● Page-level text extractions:
»»

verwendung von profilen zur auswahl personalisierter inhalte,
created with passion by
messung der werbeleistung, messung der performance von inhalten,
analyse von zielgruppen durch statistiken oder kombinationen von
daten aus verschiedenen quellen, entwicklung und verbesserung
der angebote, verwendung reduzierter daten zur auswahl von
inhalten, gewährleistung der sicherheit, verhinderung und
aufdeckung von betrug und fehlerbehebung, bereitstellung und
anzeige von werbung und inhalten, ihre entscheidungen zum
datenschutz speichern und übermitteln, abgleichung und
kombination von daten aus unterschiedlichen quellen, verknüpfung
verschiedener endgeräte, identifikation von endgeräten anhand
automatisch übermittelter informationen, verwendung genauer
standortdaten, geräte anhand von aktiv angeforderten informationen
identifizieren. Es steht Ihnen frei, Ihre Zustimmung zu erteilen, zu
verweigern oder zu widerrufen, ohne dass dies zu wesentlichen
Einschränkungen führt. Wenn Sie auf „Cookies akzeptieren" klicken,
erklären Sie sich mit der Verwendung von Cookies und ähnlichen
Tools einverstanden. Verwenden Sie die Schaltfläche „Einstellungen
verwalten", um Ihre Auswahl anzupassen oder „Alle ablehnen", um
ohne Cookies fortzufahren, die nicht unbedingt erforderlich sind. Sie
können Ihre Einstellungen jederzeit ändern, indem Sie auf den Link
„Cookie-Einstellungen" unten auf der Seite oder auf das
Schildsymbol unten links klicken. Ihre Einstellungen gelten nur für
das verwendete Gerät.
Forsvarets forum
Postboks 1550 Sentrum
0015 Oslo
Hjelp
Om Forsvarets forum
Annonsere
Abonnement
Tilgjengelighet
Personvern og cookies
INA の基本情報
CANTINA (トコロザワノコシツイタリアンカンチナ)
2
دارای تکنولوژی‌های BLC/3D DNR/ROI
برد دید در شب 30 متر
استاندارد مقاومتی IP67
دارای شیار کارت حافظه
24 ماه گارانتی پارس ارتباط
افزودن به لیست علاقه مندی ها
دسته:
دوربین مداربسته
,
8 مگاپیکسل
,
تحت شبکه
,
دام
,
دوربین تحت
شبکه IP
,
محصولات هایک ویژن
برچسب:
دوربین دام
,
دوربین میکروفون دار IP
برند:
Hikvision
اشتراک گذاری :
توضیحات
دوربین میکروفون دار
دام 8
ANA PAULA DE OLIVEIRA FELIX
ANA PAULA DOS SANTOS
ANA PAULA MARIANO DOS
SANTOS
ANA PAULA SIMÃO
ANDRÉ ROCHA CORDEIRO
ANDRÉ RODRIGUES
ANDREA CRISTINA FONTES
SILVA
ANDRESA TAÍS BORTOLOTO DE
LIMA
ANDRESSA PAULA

««

● INSTRUCTIONS FOR THE TASK: Transcribe all of the entries without altering anything.

● YOUR RESPONSE:
verwendung von profilen zur auswahl personalisierter inhalte,
created with passion by
messung der werbeleistung, messung der performance von inhalten,
analyse von zielgruppen durch statistiken oder kombinationen von
daten aus verschiedenen quellen, entwicklung und verbesserung
der angebote, verwendung reduzierter daten zur auswahl von
inhalten, gewährleistung der sicherheit, verhinderung und
aufdeckung von betrug und fehlerbehebung, bereitstellung und
anzeige von werbung und inhalten, ihre entscheidungen zum
datenschutz speichern und übermitteln, abgleichung und
kombination von daten aus unterschiedlichen quellen, verknüpfung
verschiedener endgeräte, identifikation von endgeräten anhand
automatisch übermittelter informationen, verwendung genauer
standortdaten, geräte anhand von aktiv angeforderten informationen
identifizieren. Es steht Ihnen frei, Ihre Zustimmung zu erteilen, zu
verweigern oder zu widerrufen, ohne dass dies zu wesentlichen
Einschränkungen führt. Wenn Sie auf „Cookies akzeptieren" klicken,
erklären Sie sich mit der Verwendung von Cookies und ähnlichen
Tools einverstanden. Verwenden Sie die Schaltfläche „Einstellungen
verwalten", um Ihre Auswahl anzupassen oder „Alle ablehnen", um
ohne Cookies fortzufahren, die nicht unbedingt erforderlich sind. Sie
können Ihre Einstellungen jederzeit ändern, indem Sie auf den Link
„Cookie-Einstellungen" unten auf der Seite oder auf das
Schildsymbol unten links klicken. Ihre Einstellungen gelten nur für
das verwendete Gerät.
Forsvarets forum
Postboks 1550 Sentrum
0015 Oslo
Hjelp
Om Forsvarets forum
Annonsere
Abonnement
Tilgjengelighet
Personvern og cookies
INA の基本情報
CANTINA (トコロザワノコシツイタリアンカンチナ)
2
دارای تکنولوژی‌های BLC/3D DNR/ROI
برد دید در شب 30 متر
استاندارد مقاومتی IP67
دارای شیار کارت حافظه
24 ماه گارانتی پارس ارتباط
افزودن به لیست علاقه مندی ها
دسته:
دوربین مداربسته
,
8 مگاپیکسل
,
تحت شبکه
,
دام
,
دوربین تحت
شبکه IP
,
محصولات هایک ویژن
برچسب:
دوربین دام
,
دوربین میکروفون دار IP
برند:
Hikvision
اشتراک گذاری :
توضیحات
دوربین میکروفون دار
دام 8
ANA PAULA DE OLIVEIRA FELIX
ANA PAULA DOS SANTOS
ANA PAULA MARIANO DOS
SANTOS
ANA PAULA SIMÃO
ANDRÉ ROCHA CORDEIRO
ANDRÉ RODRIGUES
ANDREA CRISTINA FONTES
SILVA
ANDRESA TAÍS BORTOLOTO DE
LIMA
ANDRESSA PAULA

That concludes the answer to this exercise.